* _READING TEXT_:

Metrics and in particular metrics that are tied to performance management are a perennial topic of interest for newsletter readers. Keep the questions coming!
1. Measure liberally but pick rewards-related metrics carefully
There is no end of metrics that can be captured via a properly set up support-tracking system and that’s wonderful! So if you want to know how many Latvian customers had questions about release 11.3.4.2a last month, you can find out – perhaps not easily or quickly, but you can find out. That does not mean that it’s a meaningful metric. Moreover, if you suddenly decide to give bonuses to the support staffers who answered the most Latvian questions about 11.3.4.2a you will undoubtedly notice a suspicious rise in such cases.
So you need to be considerably more clever when implementing performance metrics than when simply asking ad-hoc questions.
2. There is no one metric that captures everything
Any attempt to measure performance with just one number is doomed because it can be gamed. The classic example is to measure performance via the number of cases closed (or, worse, cases “handled”.) Can you feel the overwhelming temptation for the support engineers to grab the easy cases off the queue? To liberally “clone” a single case into many caselets? Worse, to cut off long cases and spawn new ones? To avoid quiet shifts like overnight or weekends?
Alright, you say, productivity is obviously bad. What about customer satisfaction? Similar tactics can be applied to maximize customer satisfaction. Start by avoiding hard cases like the plague (it’s often easy to tell when they come in.) Avoid difficult customers (they are well known in low-volume, high complexity support organizations!) Make sure to transition any case that feels un-perfect to someone else. On the other hand, heavily encourage happy customers the necessity to fill out the evaluation form. Yes, even good support engineers play these games.
The one-metric utopia comes, I think, from thinking about Sales where meeting quota is everything. But think about it: don’t you wish sometimes there be a “quality” metric for sales?
3. Group metrics or individual metrics?
Many support staffers, including managers, are allergic to individual metrics, with the valid concern that individual metrics kill teamwork. It’s true that unbridled competition kills teamwork (why do you think sales reps have a territory or work from a list of accounts?) However, if you believe that group metrics are fair, I advise you to speak to any 7th grader working on a group project (I have my own, private adviser on this.)
If you are concerned with teamwork, you can take two approaches. One is to specifically add group metrics to the individual metrics, so for instance, make 90% of the productivity measurement based on individual achievement and 10% based on group performance. Or you can root out potential competitive abuses. For instance, specifically ban “cherry-picking” off the queue. And naturally you can do both.

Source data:

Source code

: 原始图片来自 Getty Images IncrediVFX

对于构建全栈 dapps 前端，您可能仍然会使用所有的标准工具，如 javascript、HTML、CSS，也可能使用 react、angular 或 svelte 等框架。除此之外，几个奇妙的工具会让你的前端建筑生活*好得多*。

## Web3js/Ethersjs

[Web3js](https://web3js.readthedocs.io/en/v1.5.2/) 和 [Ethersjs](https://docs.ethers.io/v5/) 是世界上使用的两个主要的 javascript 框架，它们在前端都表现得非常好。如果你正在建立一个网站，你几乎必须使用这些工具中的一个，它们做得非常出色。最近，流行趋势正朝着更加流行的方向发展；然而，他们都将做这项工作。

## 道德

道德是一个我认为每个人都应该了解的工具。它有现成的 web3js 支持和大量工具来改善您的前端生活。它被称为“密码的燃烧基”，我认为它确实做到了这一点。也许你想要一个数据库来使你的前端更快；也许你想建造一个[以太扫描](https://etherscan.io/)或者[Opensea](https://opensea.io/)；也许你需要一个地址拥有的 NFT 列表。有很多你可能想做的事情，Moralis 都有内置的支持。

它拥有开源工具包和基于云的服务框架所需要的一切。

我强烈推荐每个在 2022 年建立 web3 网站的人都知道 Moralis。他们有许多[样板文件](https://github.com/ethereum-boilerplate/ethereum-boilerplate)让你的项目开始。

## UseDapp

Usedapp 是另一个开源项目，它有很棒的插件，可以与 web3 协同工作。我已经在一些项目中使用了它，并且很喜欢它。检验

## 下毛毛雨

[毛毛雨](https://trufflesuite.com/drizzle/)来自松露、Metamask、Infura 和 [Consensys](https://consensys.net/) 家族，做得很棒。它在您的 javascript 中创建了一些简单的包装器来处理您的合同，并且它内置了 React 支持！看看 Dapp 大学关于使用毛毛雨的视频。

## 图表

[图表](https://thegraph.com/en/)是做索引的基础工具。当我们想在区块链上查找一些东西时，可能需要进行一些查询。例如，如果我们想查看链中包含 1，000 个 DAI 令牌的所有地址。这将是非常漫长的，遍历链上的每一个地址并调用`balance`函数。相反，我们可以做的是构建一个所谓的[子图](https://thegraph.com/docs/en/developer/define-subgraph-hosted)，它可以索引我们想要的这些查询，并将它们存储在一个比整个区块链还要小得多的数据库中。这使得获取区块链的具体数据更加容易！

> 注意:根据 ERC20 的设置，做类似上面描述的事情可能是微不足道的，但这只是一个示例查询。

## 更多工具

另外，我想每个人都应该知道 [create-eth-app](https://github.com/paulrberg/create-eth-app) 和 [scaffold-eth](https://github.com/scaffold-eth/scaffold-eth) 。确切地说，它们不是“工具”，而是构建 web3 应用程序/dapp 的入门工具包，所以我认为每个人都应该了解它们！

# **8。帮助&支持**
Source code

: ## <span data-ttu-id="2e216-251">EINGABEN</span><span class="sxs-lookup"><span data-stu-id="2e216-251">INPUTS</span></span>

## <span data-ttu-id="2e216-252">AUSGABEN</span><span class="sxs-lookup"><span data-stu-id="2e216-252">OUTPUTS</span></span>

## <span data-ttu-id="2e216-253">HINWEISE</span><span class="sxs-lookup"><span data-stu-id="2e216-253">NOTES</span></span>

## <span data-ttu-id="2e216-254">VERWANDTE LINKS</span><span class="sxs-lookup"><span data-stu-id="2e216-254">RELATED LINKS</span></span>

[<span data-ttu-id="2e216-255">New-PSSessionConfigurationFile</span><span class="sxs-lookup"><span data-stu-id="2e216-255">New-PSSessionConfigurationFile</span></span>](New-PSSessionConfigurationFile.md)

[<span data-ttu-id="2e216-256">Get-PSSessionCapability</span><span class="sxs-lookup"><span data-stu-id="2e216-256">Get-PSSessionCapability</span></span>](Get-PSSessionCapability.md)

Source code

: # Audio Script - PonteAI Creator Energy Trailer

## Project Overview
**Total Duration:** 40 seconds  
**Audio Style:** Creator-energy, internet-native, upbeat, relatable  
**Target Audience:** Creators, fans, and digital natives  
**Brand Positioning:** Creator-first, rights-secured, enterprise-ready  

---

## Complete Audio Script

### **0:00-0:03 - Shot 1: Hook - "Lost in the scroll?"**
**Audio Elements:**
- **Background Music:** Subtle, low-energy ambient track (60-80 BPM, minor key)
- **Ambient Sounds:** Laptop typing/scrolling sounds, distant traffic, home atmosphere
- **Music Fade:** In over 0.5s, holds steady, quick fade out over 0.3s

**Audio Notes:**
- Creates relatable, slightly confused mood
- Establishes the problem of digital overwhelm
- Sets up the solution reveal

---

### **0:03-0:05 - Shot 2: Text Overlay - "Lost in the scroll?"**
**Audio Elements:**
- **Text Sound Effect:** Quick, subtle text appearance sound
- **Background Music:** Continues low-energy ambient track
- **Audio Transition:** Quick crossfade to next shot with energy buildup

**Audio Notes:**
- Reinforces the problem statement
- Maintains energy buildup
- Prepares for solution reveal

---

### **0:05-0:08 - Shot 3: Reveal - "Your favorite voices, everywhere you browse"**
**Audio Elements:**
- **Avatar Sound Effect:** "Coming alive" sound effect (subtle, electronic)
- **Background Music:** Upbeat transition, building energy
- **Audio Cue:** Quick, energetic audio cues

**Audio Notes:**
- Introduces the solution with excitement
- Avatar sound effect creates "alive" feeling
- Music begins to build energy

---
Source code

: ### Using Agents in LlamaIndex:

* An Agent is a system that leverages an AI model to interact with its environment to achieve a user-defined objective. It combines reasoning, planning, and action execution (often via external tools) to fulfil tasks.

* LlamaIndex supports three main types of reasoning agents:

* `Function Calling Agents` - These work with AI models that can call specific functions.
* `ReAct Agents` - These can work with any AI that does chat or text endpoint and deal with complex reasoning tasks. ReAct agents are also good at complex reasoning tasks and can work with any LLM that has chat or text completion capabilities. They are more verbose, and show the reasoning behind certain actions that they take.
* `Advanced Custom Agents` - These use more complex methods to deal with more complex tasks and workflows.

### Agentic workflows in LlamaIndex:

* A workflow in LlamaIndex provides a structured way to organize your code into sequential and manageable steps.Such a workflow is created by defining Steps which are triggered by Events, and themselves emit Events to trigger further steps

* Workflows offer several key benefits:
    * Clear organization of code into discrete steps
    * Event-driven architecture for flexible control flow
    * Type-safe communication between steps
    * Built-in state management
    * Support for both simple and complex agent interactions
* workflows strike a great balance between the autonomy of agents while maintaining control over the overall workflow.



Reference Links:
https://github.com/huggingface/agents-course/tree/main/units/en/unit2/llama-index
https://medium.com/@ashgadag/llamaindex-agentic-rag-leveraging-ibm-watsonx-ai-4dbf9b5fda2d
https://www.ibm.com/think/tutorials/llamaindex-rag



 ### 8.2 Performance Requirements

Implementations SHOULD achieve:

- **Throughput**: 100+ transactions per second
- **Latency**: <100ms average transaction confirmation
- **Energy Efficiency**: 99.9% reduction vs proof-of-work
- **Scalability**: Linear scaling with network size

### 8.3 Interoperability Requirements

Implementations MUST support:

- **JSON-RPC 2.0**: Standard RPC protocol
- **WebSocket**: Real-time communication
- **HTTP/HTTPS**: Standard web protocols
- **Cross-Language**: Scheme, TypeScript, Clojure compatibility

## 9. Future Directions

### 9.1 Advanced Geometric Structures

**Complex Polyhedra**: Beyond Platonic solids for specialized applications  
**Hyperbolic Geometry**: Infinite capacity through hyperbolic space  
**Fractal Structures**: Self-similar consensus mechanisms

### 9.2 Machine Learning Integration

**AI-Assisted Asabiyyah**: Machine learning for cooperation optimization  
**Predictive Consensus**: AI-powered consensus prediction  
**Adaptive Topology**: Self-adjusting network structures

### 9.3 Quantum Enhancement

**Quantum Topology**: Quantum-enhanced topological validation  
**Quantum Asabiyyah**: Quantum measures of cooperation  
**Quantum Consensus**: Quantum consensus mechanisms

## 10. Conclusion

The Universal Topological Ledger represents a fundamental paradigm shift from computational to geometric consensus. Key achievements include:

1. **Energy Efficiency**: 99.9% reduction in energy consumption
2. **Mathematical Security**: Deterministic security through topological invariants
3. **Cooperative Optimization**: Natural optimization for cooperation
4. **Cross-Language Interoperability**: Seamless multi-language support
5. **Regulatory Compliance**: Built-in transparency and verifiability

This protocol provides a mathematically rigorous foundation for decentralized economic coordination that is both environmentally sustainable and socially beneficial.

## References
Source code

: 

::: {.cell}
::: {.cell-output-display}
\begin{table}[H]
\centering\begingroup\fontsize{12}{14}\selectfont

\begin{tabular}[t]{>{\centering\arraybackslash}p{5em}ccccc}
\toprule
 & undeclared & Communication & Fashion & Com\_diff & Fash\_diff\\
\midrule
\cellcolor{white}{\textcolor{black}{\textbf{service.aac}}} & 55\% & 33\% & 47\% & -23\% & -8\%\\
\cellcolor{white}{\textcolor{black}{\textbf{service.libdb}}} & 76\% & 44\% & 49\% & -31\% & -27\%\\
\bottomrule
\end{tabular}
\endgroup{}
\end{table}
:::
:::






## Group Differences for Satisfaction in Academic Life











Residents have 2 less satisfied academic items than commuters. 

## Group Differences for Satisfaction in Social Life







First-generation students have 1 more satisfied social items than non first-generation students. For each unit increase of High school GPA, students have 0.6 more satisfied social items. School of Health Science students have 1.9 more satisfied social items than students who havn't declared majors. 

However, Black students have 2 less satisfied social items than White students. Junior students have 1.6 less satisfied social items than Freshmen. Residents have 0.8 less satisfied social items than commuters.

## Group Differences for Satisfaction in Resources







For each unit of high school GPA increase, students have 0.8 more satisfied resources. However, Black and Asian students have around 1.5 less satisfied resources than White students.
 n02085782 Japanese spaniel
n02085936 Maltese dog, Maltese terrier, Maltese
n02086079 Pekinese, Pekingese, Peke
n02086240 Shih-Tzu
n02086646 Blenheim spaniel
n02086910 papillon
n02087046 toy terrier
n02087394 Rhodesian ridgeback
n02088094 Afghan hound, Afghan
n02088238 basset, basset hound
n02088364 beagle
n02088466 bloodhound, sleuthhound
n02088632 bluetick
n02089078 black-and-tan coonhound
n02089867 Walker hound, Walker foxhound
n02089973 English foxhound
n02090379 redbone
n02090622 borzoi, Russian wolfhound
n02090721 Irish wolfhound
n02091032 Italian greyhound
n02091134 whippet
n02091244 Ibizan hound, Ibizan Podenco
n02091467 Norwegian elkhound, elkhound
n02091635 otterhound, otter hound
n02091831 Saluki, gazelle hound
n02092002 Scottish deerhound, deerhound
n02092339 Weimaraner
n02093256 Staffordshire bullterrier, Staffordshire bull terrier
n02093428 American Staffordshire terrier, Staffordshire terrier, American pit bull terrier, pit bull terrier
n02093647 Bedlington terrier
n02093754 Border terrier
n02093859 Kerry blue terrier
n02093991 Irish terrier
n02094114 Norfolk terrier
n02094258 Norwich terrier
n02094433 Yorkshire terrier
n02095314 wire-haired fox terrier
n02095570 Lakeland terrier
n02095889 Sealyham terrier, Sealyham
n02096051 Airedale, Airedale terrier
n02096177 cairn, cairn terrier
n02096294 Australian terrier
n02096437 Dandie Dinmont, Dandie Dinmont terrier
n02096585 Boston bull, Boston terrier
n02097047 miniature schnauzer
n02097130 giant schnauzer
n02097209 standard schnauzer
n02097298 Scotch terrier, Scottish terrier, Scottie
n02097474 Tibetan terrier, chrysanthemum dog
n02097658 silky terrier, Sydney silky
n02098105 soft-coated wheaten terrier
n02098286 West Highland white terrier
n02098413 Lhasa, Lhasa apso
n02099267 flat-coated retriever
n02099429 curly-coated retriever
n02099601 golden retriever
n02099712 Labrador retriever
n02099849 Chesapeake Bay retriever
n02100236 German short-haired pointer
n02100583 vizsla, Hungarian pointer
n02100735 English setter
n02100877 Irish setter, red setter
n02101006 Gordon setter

* _PROBLEM 1_: Rewrite the stretch of the support metrics text from "3. Group metrics" through "adviser on this.)", swapping "teamwork" for "collaboration" wherever it appears.
* _PROBLEM 2_: Decide whether each statement agrees with the support metrics text, answering yes or no and quoting the words that settle it: (a) As one example, the text suggests basing 10% of the productivity measurement on group performance. (b) The text says good support engineers do not play games to raise customer satisfaction. (c) The text traces the one-metric utopia to thinking about Marketing.

* _EXPECTED OUTPUT 1_:
3. Group metrics or individual metrics?
Many support staffers, including managers, are allergic to individual metrics, with the valid concern that individual metrics kill collaboration. It’s true that unbridled competition kills collaboration (why do you think sales reps have a territory or work from a list of accounts?) However, if you believe that group metrics are fair, I advise you to speak to any 7th grader working on a group project (I have my own, private adviser on this.)

* _EXPECTED OUTPUT 2_:
(a) Yes: "make 90% of the productivity measurement based on individual achievement and 10% based on group performance."
(b) No: "Yes, even good support engineers play these games."
(c) No: "The one-metric utopia comes, I think, from thinking about Sales where meeting quota is everything."